[PATCH v4 00/20] sched: Introduce cpu_preferred_mask and steal-driven vCPU backoff

Shrikanth Hegde posted 20 patches 1 day, 9 hours ago
.../ABI/testing/sysfs-devices-system-cpu      |  11 +
Documentation/scheduler/sched-arch.rst        |  49 ++++
Documentation/scheduler/sched-debug.rst       |  34 +++
drivers/base/cpu.c                            |   8 +
include/linux/cpumask.h                       |  21 +-
include/linux/sched.h                         |  20 +-
kernel/Kconfig.preempt                        |  13 +
kernel/cpu.c                                  |  14 +
kernel/sched/core.c                           | 269 +++++++++++++++++-
kernel/sched/debug.c                          |  55 +++-
kernel/sched/fair.c                           |   4 +
kernel/sched/sched.h                          |  42 +++
12 files changed, 531 insertions(+), 9 deletions(-)
[PATCH v4 00/20] sched: Introduce cpu_preferred_mask and steal-driven vCPU backoff
Posted by Shrikanth Hegde 1 day, 9 hours ago
Very briefly,
- Maintain set of CPUs which can be used by workload. It is denoted as
  cpu_preferred_mask
- Periodically compute the steal time. If steal time is high/low based
  on the thresholds, either reduce/increase the preferred CPUs.
- If a CPU is marked as non-preferred, push the task running on it if
  possible.
- Use this CPU state in wakeup and load balance to ensure tasks run
  within preferred CPUs.

For more details on idea, problem statement and performance numbers,
please refer to cover-letter of v2[2] and OSPM talk[1].

*** Please review and provide your feedback!! ***

[1]:https://youtu.be/adxUKFPlOp0
[2] v2: https://lore.kernel.org/all/20260407191950.643549-1-sshegde@linux.ibm.com/#t
[3] v3: https://lore.kernel.org/all/20260514152204.481115-1-sshegde@linux.ibm.com/

v3->v4: 
- Made preferred subset of active instead of online. (K Prateek Nayak,
  Peter Zijlstra)
- Dropped RT patch
- Decided generic sched_ext change doesn't make sense. Hence it has to
  be custom sched_ext with its select_cpu, enqeue/dequeue etc. This will
  be done later. 
- changes to is_cpu_allowed/select_fallback_rq to avoid N**2 (K Prateek
  Nayak). There is encoding of two bits of information there. Let me
  know if this needs to split up into two.
- Add concurrency protection for enabling/disabling steal monitor (Ilya
  Leoshkevich)
- Dropped tmp_mask and reset steal_monitor state (Ilya Leoshkevich)
- Added a few cpumask_check (Yury Norov)
- Picked up tag for patch 1. (Thanks to K Prateek Nayak)
- Decided not to put too much complexity for numa splicing.

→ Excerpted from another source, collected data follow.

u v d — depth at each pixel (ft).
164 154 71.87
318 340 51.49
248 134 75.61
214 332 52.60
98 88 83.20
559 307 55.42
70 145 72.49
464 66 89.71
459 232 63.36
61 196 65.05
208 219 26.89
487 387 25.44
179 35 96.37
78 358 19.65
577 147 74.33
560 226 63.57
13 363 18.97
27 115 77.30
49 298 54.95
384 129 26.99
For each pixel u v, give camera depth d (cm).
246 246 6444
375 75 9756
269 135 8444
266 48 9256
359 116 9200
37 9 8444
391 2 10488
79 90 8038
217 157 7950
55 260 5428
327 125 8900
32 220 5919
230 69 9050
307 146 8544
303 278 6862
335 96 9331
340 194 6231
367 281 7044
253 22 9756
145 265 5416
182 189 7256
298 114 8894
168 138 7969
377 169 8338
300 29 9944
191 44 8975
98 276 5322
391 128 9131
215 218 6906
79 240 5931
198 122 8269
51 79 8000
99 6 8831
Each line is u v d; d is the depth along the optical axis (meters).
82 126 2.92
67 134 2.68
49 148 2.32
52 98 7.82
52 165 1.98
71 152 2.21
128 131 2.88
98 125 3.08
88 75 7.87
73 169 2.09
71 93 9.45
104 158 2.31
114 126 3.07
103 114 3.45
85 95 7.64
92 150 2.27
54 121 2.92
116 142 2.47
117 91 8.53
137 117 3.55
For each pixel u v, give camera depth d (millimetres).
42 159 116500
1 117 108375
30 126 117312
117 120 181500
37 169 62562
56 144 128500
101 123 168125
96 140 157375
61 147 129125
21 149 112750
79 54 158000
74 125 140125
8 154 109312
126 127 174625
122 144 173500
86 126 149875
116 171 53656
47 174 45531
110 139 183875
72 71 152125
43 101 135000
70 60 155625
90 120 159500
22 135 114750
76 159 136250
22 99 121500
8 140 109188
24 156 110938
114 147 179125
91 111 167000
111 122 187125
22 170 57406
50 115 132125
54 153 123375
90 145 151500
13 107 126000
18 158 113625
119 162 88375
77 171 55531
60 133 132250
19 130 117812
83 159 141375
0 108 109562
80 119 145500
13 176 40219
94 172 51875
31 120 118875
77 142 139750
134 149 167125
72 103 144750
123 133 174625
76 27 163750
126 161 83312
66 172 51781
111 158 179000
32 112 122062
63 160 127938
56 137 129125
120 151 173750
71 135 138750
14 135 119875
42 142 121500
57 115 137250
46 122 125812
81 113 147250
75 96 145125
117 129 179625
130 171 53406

There is no major TODO item at this point. There are few minor additions
which maybe good to do provided numbers show its worth. Performance
numbers are expected to be same as v2.

base: tip/sched/core at 
c095741713d1 ("sched/fair: Fix newidle vs core-sched")


Shrikanth Hegde (20):
  sched/debug: Remove unused schedstats
  sched/docs: Document cpu_preferred_mask and Preferred CPU concept
  kconfig: Provide PREFERRED_CPU option
  cpumask: Introduce cpu_preferred_mask
  sysfs: Add preferred CPU file
  sched/core: allow only preferred CPUs in is_cpu_allowed
  sched/fair: Select preferred CPU at wakeup when possible
  sched/fair: load balance only among preferred CPUs
  sched/core: Keep tick on non-preferred CPUs until tasks are out
  sched/core: Push current task from non preferred CPU
  sched/debug: Add migration stats due to non preferred CPUs
  sched/debug: Create debugfs folder steal monitor
  sched/debug: Provide debugfs to enable/disable steal monitor
  sched/core: Introduce a simple steal monitor
  sched/core: Compute steal values at regular intervals
  sched/core: Introduce default arch handling code for inc/dec preferred
    CPUs
  sched/core: Handle steal values and mark CPUs as preferred
  sched/core: Mark the direction of steal values to avoid oscillations
  sched/debug: Add debug knobs for steal monitor
  sched/core: Add a few check for valid CPU in inc/dec of preferred CPUs

 .../ABI/testing/sysfs-devices-system-cpu      |  11 +
 Documentation/scheduler/sched-arch.rst        |  49 ++++
 Documentation/scheduler/sched-debug.rst       |  34 +++
 drivers/base/cpu.c                            |   8 +
 include/linux/cpumask.h                       |  21 +-
 include/linux/sched.h                         |  20 +-
 kernel/Kconfig.preempt                        |  13 +
 kernel/cpu.c                                  |  14 +
 kernel/sched/core.c                           | 269 +++++++++++++++++-
 kernel/sched/debug.c                          |  55 +++-
 kernel/sched/fair.c                           |   4 +
 kernel/sched/sched.h                          |  42 +++
 12 files changed, 531 insertions(+), 9 deletions(-)

-- 
2.47.3